_Attività da svolgere_
**1)** Nel testo sull'affidamento condiviso, riformuli in forma più concisa il paragrafo che inizia con "Prima della Legge 8 febbraio 2006", conservandone i fatti principali.
**2)** Elenchi tutti i parametri che, secondo il testo sull'affidamento condiviso, il giudice deve considerare nel quantificare l'assegno di mantenimento ai sensi del comma 4 dell'art. 337-ter cod. civ.
**3)** Risponda brevemente alle seguenti domande sul testo sull'affidamento condiviso:
(a) Quale legge ha reso l'affidamento condiviso la regola?
(b) Quale diritto soggettivo del minore nasce con l'intervento di tale legge?
(c) Chi quantifica l'assegno di mantenimento in mancanza di accordo tra i genitori?

_Testo da leggere_
★ ★ ★ ★ ★

Affidamento condiviso e mantenimento del figlio maggiorenne

Affidamento condiviso e mantenimento del figlio maggiorenne

L’affidamento condiviso è l’istituto giuridico in virtù del quale la potestà genitoriale è esercitata da entrambi i genitori che assumono, di comune accordo, le decisioni di maggiore interesse per la prole relative all’istruzione, educazione, scelte religiose, salute, tenendo pur sempre conto delle capacità e inclinazioni dei figli.

Prima della Legge 8 febbraio 2006, n° 54 vigeva la regola dell’affidamento esclusivo ed era relegato a mero rimedio residuale l’affidamento congiunto. La suddetta legge ha invertito il rapporto tra regola ed eccezione stabilendo come regola l’affidamento condiviso e relegando quale rimedio residuale, da motivare adeguatamente, l’affidamento esclusivo. (Cass. Civ., Sez. I, 18 agosto 2006, n. 18187).

Con l’intervento della legge 54/2006 si crea il diritto alla bigenitorialità, quale diritto soggettivo del minore teso alla conservazione di un rapporto equilibrato e continuativo con entrambi i genitori. L’affidamento condiviso è istituto che, in quanto fondato sull’esclusivo interesse del minore, non fa venir meno l’obbligo patrimoniale di uno dei genitori di contribuire, con la corresponsione di un assegno, al mantenimento dei figli (Cass. Civ., Sez. I, 24 gennaio 2008, n° 1595). Tale assegno, salvo accordo tra i genitori, andrà quantificato dal giudice tenendo presenti i parametri indicati dal comma 4 dell’art. 337-ter cod. civ., che sono: 1) le attuali esigenze esistenziali del figlio; 2) il tenore di vita goduto dal figlio in costanza di convivenza con entrambi i genitori; 3) i tempi di permanenza presso ciascun genitore; 4) le risorse economiche dei genitori; 5) la valenza economica dei compiti domestici e di cura assunti da ciascun genitore.

★ ★ ★ ★ ★

_Dati forniti_
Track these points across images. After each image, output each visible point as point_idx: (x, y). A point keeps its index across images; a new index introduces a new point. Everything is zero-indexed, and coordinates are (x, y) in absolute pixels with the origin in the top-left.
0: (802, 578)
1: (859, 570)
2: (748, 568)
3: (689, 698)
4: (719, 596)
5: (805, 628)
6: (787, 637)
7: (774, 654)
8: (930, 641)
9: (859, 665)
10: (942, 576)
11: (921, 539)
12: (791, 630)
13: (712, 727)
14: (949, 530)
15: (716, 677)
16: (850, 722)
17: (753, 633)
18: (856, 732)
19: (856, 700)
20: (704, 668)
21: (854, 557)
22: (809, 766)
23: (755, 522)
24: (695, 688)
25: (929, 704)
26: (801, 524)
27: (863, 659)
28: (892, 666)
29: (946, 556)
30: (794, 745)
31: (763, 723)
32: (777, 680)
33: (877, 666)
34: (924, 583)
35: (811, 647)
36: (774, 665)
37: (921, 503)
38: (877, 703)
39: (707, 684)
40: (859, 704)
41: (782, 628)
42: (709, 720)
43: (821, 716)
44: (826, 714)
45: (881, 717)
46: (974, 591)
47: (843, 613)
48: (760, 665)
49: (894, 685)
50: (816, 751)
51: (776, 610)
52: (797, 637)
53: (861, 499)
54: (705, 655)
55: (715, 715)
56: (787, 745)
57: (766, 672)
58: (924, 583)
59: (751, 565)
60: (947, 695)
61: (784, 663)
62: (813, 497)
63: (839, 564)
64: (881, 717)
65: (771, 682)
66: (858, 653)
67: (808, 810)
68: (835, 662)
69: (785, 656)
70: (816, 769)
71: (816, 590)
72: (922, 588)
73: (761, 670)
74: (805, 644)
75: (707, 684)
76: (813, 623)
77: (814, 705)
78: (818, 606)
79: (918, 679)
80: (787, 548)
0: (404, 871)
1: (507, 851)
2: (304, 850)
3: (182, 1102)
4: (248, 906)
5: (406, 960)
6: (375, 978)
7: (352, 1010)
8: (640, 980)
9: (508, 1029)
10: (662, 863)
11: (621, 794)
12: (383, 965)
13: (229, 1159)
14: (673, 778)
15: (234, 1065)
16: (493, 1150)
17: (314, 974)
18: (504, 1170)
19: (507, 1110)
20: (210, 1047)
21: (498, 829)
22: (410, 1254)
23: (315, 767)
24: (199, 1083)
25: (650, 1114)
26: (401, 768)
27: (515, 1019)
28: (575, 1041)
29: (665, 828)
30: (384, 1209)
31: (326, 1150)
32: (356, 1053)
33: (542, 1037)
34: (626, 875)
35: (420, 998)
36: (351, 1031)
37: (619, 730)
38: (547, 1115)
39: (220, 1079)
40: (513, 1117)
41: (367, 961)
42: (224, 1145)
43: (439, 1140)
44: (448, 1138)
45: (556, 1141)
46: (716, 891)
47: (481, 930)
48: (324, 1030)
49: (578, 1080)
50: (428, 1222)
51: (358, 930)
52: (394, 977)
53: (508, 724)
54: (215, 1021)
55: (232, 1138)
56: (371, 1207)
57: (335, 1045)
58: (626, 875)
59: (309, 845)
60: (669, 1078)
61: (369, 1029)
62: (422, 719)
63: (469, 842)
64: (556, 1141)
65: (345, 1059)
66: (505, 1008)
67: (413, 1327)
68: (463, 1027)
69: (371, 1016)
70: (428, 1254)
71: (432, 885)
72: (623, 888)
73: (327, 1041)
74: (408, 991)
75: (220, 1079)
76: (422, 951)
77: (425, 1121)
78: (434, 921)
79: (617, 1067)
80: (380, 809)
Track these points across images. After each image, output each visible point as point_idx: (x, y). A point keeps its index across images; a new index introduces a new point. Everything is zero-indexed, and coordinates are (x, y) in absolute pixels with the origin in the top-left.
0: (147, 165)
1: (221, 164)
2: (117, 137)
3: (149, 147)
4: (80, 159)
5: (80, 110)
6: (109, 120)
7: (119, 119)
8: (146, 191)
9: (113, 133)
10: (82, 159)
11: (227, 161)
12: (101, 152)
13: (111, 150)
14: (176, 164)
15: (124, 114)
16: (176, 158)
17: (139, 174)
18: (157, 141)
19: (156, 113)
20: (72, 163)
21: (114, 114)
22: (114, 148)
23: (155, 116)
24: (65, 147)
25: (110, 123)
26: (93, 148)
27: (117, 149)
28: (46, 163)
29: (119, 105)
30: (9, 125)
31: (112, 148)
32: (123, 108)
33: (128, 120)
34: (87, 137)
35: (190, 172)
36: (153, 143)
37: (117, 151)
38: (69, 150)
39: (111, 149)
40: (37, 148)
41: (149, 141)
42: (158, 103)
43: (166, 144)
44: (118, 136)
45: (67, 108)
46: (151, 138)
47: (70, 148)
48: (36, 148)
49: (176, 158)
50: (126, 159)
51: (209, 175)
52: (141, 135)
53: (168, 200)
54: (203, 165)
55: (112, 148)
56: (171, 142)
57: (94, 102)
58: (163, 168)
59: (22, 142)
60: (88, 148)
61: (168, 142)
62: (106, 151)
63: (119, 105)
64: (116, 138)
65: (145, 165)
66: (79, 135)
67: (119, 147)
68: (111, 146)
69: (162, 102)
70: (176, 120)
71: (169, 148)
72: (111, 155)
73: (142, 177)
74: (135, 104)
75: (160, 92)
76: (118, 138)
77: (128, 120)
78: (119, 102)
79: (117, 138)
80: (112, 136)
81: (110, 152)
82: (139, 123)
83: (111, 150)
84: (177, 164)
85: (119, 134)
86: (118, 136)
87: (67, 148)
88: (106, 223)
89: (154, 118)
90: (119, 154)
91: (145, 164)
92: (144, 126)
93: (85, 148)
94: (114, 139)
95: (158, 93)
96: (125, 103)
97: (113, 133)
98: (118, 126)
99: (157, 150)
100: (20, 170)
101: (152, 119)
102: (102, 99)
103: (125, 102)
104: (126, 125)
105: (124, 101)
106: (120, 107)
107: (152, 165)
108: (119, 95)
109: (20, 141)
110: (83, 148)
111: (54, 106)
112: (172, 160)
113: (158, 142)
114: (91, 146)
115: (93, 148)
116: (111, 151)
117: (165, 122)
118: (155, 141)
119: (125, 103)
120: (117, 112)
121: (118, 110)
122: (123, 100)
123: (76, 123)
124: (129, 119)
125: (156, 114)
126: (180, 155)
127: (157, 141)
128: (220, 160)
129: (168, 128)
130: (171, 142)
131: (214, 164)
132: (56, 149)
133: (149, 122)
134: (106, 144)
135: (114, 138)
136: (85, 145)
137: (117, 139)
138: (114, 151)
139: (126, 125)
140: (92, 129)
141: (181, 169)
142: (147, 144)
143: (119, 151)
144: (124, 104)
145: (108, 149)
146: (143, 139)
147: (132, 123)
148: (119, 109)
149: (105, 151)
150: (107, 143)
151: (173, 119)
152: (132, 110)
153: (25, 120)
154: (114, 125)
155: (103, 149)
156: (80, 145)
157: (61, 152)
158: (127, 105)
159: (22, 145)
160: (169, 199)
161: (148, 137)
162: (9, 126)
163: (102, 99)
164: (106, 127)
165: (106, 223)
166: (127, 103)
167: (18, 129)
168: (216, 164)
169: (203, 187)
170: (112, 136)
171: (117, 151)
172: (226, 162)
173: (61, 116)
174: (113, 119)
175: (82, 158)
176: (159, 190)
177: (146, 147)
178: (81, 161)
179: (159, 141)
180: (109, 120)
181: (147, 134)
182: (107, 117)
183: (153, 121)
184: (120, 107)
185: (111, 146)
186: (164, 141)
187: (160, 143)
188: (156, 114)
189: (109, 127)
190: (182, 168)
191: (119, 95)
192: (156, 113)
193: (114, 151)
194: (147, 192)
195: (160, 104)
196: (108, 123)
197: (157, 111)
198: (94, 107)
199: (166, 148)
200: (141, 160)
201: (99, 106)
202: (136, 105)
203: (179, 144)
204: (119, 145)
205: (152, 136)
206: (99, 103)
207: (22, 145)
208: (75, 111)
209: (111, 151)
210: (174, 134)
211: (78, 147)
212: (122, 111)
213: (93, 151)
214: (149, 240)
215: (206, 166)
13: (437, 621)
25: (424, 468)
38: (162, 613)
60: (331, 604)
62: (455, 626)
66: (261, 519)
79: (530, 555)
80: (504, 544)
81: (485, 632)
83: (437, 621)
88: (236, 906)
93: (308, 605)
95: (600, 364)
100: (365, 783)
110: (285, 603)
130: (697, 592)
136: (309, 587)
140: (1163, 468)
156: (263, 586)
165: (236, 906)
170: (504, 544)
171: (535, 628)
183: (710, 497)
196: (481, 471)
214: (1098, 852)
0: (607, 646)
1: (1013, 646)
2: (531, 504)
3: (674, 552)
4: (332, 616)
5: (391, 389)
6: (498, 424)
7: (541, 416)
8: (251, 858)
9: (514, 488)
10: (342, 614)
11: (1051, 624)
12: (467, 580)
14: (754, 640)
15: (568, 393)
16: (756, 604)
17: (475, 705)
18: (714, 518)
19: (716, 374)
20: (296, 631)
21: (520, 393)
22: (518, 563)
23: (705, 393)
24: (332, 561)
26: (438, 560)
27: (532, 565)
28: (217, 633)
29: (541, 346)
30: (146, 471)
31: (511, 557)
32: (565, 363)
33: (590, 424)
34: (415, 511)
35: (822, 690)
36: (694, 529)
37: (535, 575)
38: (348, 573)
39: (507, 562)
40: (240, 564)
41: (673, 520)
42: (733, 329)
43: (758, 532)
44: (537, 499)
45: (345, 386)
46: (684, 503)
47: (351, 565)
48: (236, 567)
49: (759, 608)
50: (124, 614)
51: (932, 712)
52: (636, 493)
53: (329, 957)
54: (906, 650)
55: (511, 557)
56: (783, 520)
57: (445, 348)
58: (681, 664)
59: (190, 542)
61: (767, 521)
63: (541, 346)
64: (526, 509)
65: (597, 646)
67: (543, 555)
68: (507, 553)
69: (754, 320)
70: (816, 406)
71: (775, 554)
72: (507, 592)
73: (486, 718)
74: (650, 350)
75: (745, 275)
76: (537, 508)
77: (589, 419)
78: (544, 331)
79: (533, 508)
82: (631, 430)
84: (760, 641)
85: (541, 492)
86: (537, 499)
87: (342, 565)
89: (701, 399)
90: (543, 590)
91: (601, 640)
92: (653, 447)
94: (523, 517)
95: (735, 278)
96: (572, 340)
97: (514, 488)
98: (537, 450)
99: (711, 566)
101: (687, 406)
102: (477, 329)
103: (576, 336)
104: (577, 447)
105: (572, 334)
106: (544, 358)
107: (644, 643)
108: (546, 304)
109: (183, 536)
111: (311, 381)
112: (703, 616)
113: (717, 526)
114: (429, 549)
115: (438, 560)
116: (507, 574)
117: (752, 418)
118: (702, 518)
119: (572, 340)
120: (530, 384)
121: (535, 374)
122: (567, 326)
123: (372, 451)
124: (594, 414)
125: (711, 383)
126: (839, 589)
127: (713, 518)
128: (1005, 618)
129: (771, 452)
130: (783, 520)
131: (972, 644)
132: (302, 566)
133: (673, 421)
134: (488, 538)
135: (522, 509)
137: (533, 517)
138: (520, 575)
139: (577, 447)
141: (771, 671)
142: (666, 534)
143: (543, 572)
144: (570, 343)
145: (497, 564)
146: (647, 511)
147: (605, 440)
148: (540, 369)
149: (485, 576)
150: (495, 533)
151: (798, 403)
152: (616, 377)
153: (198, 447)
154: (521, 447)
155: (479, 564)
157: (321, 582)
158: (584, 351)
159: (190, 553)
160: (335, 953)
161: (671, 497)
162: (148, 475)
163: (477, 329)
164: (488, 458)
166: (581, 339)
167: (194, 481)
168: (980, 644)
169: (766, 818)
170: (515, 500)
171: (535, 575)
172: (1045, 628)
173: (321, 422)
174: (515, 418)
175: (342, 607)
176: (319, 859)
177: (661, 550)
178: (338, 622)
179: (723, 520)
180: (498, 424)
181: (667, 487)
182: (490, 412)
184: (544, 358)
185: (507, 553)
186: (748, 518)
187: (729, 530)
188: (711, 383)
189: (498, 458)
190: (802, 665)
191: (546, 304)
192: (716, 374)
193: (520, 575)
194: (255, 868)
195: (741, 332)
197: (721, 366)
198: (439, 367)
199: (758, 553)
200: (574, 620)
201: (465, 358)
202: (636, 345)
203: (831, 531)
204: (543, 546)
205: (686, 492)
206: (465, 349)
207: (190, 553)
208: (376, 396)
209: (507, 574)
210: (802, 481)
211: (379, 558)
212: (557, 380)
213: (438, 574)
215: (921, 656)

★ ★ ★ ★ ★

_Esercizi risolti_
**1)** Prima della Legge 8 febbraio 2006, n. 54, la regola era l'affidamento esclusivo e quello congiunto costituiva un rimedio residuale. La legge ha invertito il rapporto: oggi la regola è l'affidamento condiviso, mentre l'affidamento esclusivo è un rimedio residuale da motivare adeguatamente (Cass. Civ., Sez. I, 18 agosto 2006, n. 18187).

**2)**
1) Le attuali esigenze esistenziali del figlio
2) Il tenore di vita goduto dal figlio in costanza di convivenza con entrambi i genitori
3) I tempi di permanenza presso ciascun genitore
4) Le risorse economiche dei genitori
5) La valenza economica dei compiti domestici e di cura assunti da ciascun genitore

**3)**
(a) La Legge 8 febbraio 2006, n. 54.
(b) Il diritto alla bigenitorialità.
(c) Il giudice.